力を抜くことについて
この所、武術やスポーツではユルむとか脱力が大事といわれるようになってきた。確かに、そうだと思う。僕が知る限り緩むことの価値を真剣に説いていたのは野口三千三という体操の先生であり、さらに古くは肥田春充という強健術の創始者もいる。さらに遡れば、近藤勇という人は相手の剣先を触れた時にゆるゆるしている方が警戒したという話もある。柔道などはグイグイいくようだが、確かに緩むことがひとつのポイントかもしれない。
でも脱力とか緩むというと誤解されるかもしれない。だらだらするのではない。体はビシッとしているが緩い。力を抜くというのも誤解されやすい気がする。合気系の武術では相手の力を抜くともいわれる。相手の力をひょいと吸い取ってしまうような印象を受ける。似てはいるけど、違うという気がしている。抜くといえば抜くのだろうが、相手が力を使えなくするのではないかと思う。
そのためには、相手との関係に緩みがあってはいけないようだ。緩みをなくすには、こちらの筋肉が緩んでないと上手くいかない。緩みない関係を作るには、緩まなくてはいけない。ややこしいけど、そういうことになる。こうできると相手との関係が感じられてくる。これは二カ条の形で試すとわかりやすい。
緩んで緩まない形
二カ条は、手首を極めて相手を制するとされている。けれど、次第に手首はただの入り口ではないかと感じられてくる。
速い動きの中で相手の手甲をきちんと掴むのは、まったく難しい。自由技をやっていると判るが、稽古の場面ですら手甲を正しく捉えるのは至難の業である。
では、二カ条は使えないのかというと、それは違う。この型から何を学ぶかが問題だと思う。手甲を掴み、手首を極める方法を学ぶのではないと思う。端的に言ってしまうと、相手と自分の関係を感知する感覚を知るための型だと思う。以前、自由技一カ条投げをやっている時、館長から左手が緩んでムダがあると指摘された。それも同じことを教えようとしていたのだと感じている。
時々、二カ条の形になった状態で、こちらが座ると相手も座ってしまうというのをやってみるが、この時の状態が二カ条が教えようとしていることだと感じる。

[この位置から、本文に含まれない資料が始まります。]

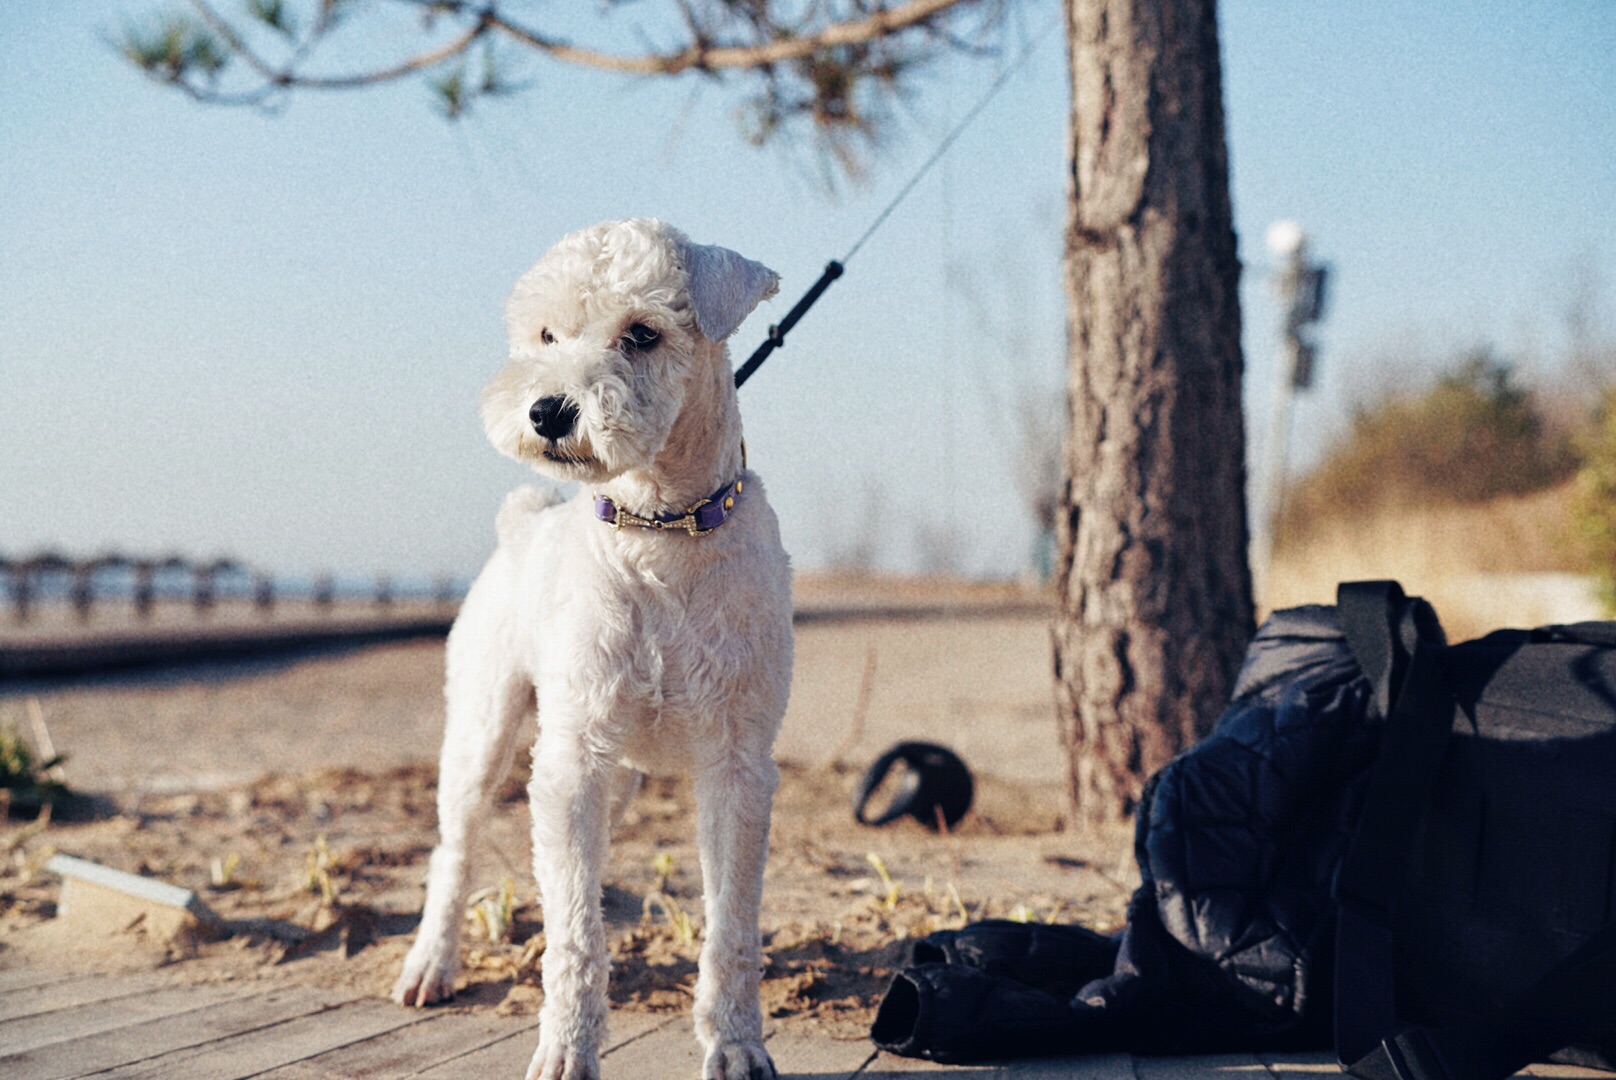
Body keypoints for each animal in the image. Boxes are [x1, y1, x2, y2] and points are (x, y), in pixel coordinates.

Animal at [392, 213, 795, 1080]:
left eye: (642, 333)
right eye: (546, 334)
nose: (548, 412)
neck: (659, 529)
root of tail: (518, 525)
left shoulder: (738, 766)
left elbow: (732, 927)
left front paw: (736, 1044)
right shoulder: (573, 755)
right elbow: (573, 932)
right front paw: (566, 1049)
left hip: (617, 775)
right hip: (484, 733)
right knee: (454, 854)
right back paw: (430, 965)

受けたことがある人は判るだろうが、この時、手首を締めていない。この方法は塩田剛三先生の指導風景のビデオでそのようにやられていたのを真似しているのだが、これは相手との関係に緩みがあるとできない。
緩みのなさとは
相手との緩みのない関係が感じられてくると、合気道がすごく面白くなる。和の武道といわれる理由が何となくわかってくる。
近頃は、合気の技は相手が主役なのではないかと感じてきた。緩みなく相手と繋がると、相手の体の情報がこちらに伝わってくるような気がする。先の二カ条の形の例でも、相手の手を取った腕と肩をリラックスしておくと、相手の体の状態がこちらの体に伝わってくる感じがする。この感覚はひじょうに面白い。
相手をエスコートする技
三カ条の(二)という型は、初心者にとって最初の関門かもしれない。初めてやると、なんだかワケがわからないだろう。でも慣れてくると、とても味のある型だと感じられる。こんな型を考え出した人は、遊び心のある人だろう。三カ条が効くかどうかは別にして、相手を制していく流れを見てみたい。
三カ条で相手を浮き上がらせた後に、掴んだ腕を引き下ろして、顔面に当て身を入れる。次いで、もう一歩相手を後ろ方向に引き、次には方向を変えて斜め横の方へ押し崩す。この型では、この流れの内側にある物語りを考えてみるといい。掴んだ腕を引き下ろし当て身を入れるのはなぜか、とか。何故二段階に下がるのか、とか。
腕を引き下ろして当て身して相手を倒していくが、これは相手の重心の動きを感じ取りながら、相手が行きたい方へ行くようにやると愉しい。相手の反発を感知したなら、どうぞどうぞ、と相手をエスコートするように仲良く動く。体も仲良く低くなっていく。すると、相手は勝手に倒れていく。
この解釈が正しいかどうかは知らないが、木の葉が揺れ落ちるようにやると、この型のユーモラスな一面が味わえる。